### Teks yang Diberikan

::::::

Rabu, 30 September 2015

Bantahan Argumentasi Pendukung PKI

Bantahan Argumentasi Pendukung PKI

Kivlan Zen ;  Ketua Bidang Khusus Gerakan Bela Negara
                                                  REPUBLIKA, 23 September 2015

                                                                                                                                                           
                                                                                                                                                           

Gerakan G30S/PKI adalah masalah internal TNI AD dan Partai Komunis Indonesia (PKI) tidak terlibat, maka anggota PKI harus direhabilitasi. Oleh karena itu, PKI harus dihidupkan kembali dengan mencabut Tap MPRS No 25/1996 tentang Pelarangan Partai Komuis dan Underbow-nya serta Paham Komunis, Leninis, Marxis, dan Maois di Indonesia. Selanjutnya, harus terlaksana pencabutan UU No 27/1999 tentang Larangan Paham Komunis, Leninis, Marxis, dan Maois kecuali untuk pelajaran di lembaga pendidikan tertentu.

::::::

(Catatan dari sebuah koleksi)

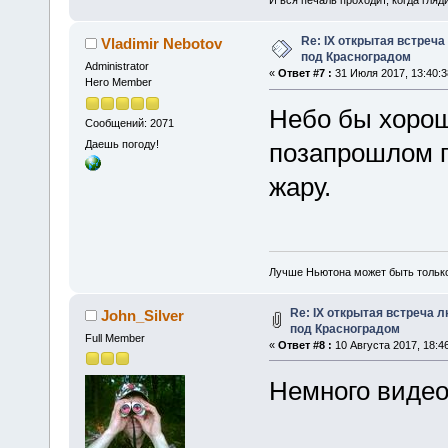
И вся печаль проходит, когда гля
Re: IX открытая встреч
Vladimir Nebotov
под Красноградом
Administrator
«
Ответ #7 :
31 Июля 2017, 13:40:3
Hero Member
Небо бы хорош
Сообщений: 2071
Даешь погоду!
позапрошлом г
жару.
Лучше Ньютона может быть тольк
Re: IX открытая встреча 
John_Silver
под Красноградом
Full Member
«
Ответ #8 :
10 Августа 2017, 18:46
Немного видео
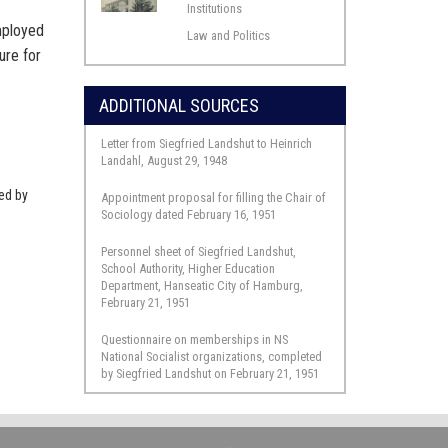
Institutions
employed
Law and Politics
 Be-
ure for
ADDITIONAL SOURCES
aufe
Letter from Siegfried Landshut to Heinrich
r-
Landahl, August 29, 1948
 die
ted by
Appointment proposal for filling the Chair of
luß
Sociology dated February 16, 1951
ell-
Personnel sheet of Siegfried Landshut,
School Authority, Higher Education
Department, Hanseatic City of Hamburg,
February 21, 1951
Questionnaire on memberships in NS
liche
National Socialist organizations, completed
by Siegfried Landshut on February 21, 1951
ch auch
en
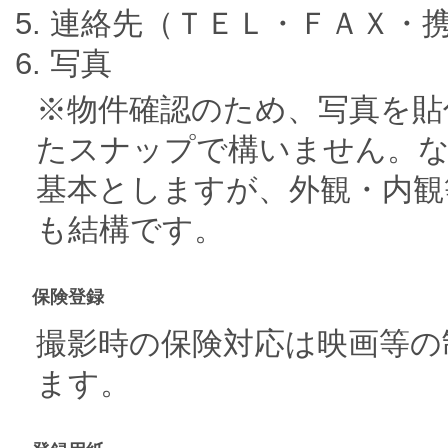
連絡先（ＴＥＬ・ＦＡＸ・携
写真
※物件確認のため、写真を貼
たスナップで構いません。な
基本としますが、外観・内観
も結構です。
保険登録
撮影時の保険対応は映画等の
ます。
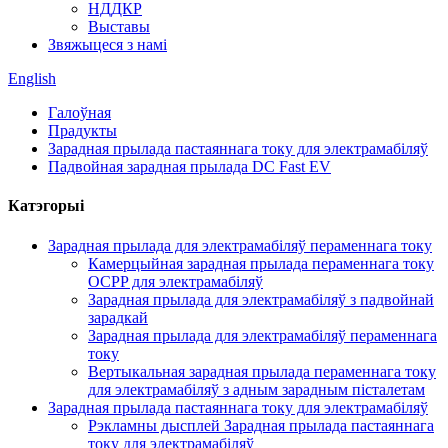
НДДКР
Выставы
Звяжыцеся з намі
English
Галоўная
Прадукты
Зарадная прылада пастаяннага току для электрамабіляў
Падвойная зарадная прылада DC Fast EV
Катэгорыі
Зарадная прылада для электрамабіляў пераменнага току
Камерцыйная зарадная прылада пераменнага току
OCPP для электрамабіляў
Зарадная прылада для электрамабіляў з падвойнай
зарадкай
Зарадная прылада для электрамабіляў пераменнага
току
Вертыкальная зарадная прылада пераменнага току
для электрамабіляў з адным зарадным пісталетам
Зарадная прылада пастаяннага току для электрамабіляў
Рэкламны дысплей Зарадная прылада пастаяннага
току для электрамабіляў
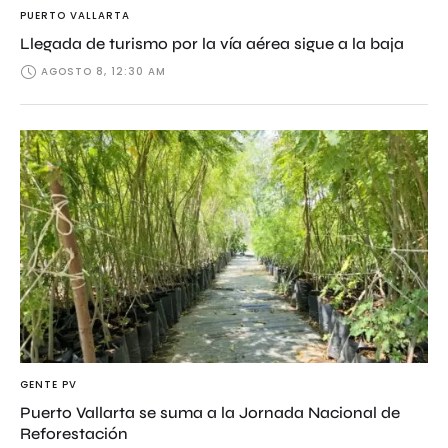
PUERTO VALLARTA
Llegada de turismo por la vía aérea sigue a la baja
AGOSTO 8, 12:30 AM
GENTE PV
Puerto Vallarta se suma a la Jornada Nacional de
Reforestación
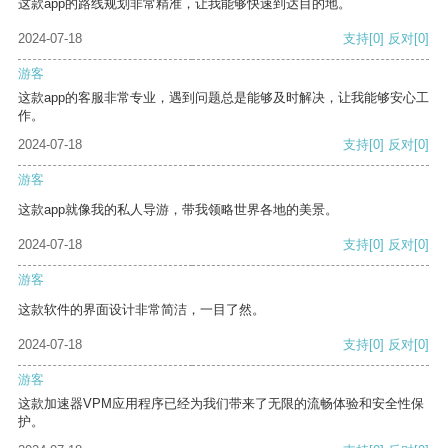
这款app的路线规划非常精准，让我能够快速到达目的地。
2024-07-18
支持
[0]
反对
[0]
游客
这款app的客服非常专业，遇到问题总是能够及时解决，让我能够安心工
作。
2024-07-18
支持
[0]
反对
[0]
游客
这款app就像我的私人导游，带我领略世界各地的美景。
2024-07-18
支持
[0]
反对
[0]
游客
这款软件的界面设计非常简洁，一目了然。
2024-07-18
支持
[0]
反对
[0]
游客
这款加速器VPM应用程序已经为我们带来了无限的流畅体验和安全性保
护。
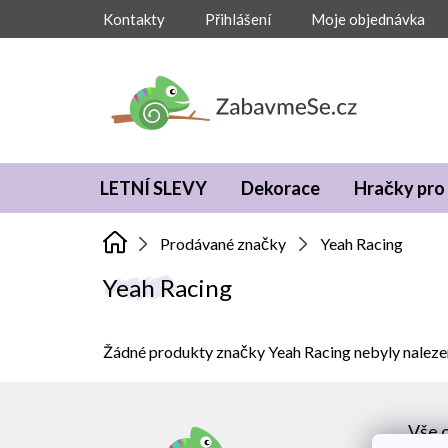
Přejít
Kontakty
Přihlášení
Moje objednávka
na
obsah
LETNÍ SLEVY
Dekorace
Hračky pro 
Prodávané značky
Yeah Racing
Yeah Racing
Žádné produkty značky
Yeah Racing
nebyly nalezen
Z
á
Vše 
p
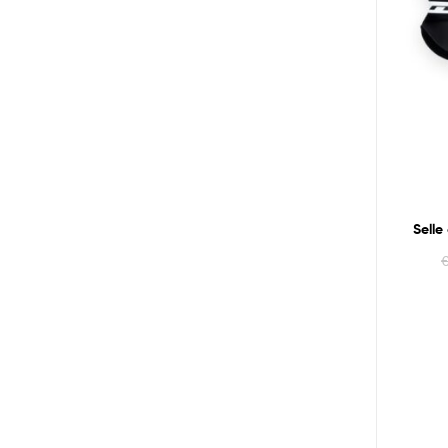
Selle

::::::

### Tujuan Latihan
Tuliskan ulang seluruh bagian teks tentang bantahan argumentasi pendukung PKI, mulai dari "Gerakan G30S/PKI adalah" terus sampai "lembaga pendidikan tertentu.".

### Jawaban Tugas
Gerakan G30S/PKI adalah masalah internal TNI AD dan Partai Komunis Indonesia (PKI) tidak terlibat, maka anggota PKI harus direhabilitasi. Oleh karena itu, PKI harus dihidupkan kembali dengan mencabut Tap MPRS No 25/1996 tentang Pelarangan Partai Komuis dan Underbow-nya serta Paham Komunis, Leninis, Marxis, dan Maois di Indonesia. Selanjutnya, harus terlaksana pencabutan UU No 27/1999 tentang Larangan Paham Komunis, Leninis, Marxis, dan Maois kecuali untuk pelajaran di lembaga pendidikan tertentu.